The PTO clutch will not disengage on my front mount mower. Just bought the unit and was in the middle of my first mow when the PTO clutch decided not to disengage. Tried the brakes and got up off the seat, "I think the seat switch was bypassed". Nothing has worked. Digging a little deeper, I unplugged the engaging switch and still nothing. The only thing that has worked so far is to unplug the wire connection that goes to the clutch. Is there a relay or another switch that may be the issue? 
Thanks


----------



## BigT (Sep 15, 2014)

Howdy bothellbassman, welcome to the forum.

You have unplugged the PTO switch, yet the clutch remained engaged.
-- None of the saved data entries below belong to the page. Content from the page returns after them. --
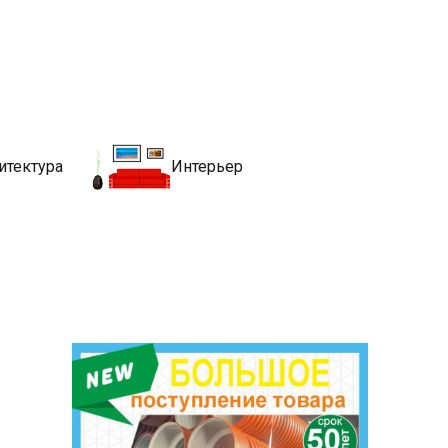
движимости
хитекутры, блгоустройства, недвижимости и другие связанные со
итектура
Интерьер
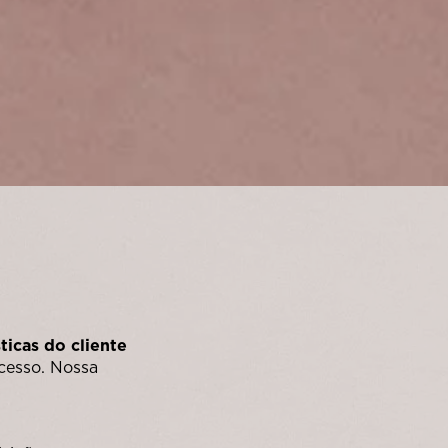
icas do cliente
cesso. Nossa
The only thing that has worked so far is to unplug the wire connection that goes to the clutch. 

That tells me that you have a 12V power source between the PTO switch and the clutch. Perhaps a stuck relay? Your relays should be packaged in one place. I would pull one relay at a time till I found the culprit.


----------



## bothellbassman (9 mo ago)

BigT said:


> Howdy bothellbassman, welcome to the forum.
> 
> You have unplugged the PTO switch, yet the clutch remained engaged. The only thing that has worked so far is to unplug the wire connection that goes to the clutch.
> 
> That tells me that you have a 12V power source between the PTO switch and the clutch. Perhaps a stuck relay? Your relays should be packaged in one place. I would pull one relay at a time till I found the culprit.


Thanks, I will. Found a couple relays and will try them.


----------